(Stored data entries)
══════════════════════════════

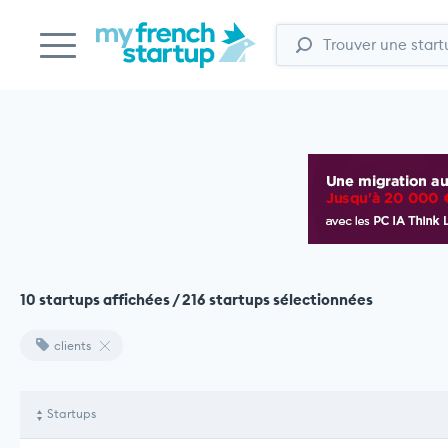
10 startups affichées / 216 startups sélectionnées
clients
Startups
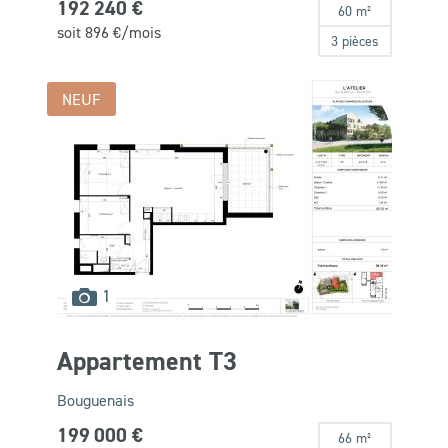
192 240 €
60 m²
soit
896
€/mois
3 pièces
NEUF
images
1
disponibles
Appartement T3
Bouguenais
199 000 €
66 m²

══════════════════════════════

Task.
Retype the whole of the data verbatim. Skip every picture.

Expected answer.
10 startups affichées / 216 startups sélectionnées
clients
Startups
192 240 €
60 m²
soit
896
€/mois
3 pièces
NEUF
images
1
disponibles
Appartement T3
Bouguenais
199 000 €
66 m²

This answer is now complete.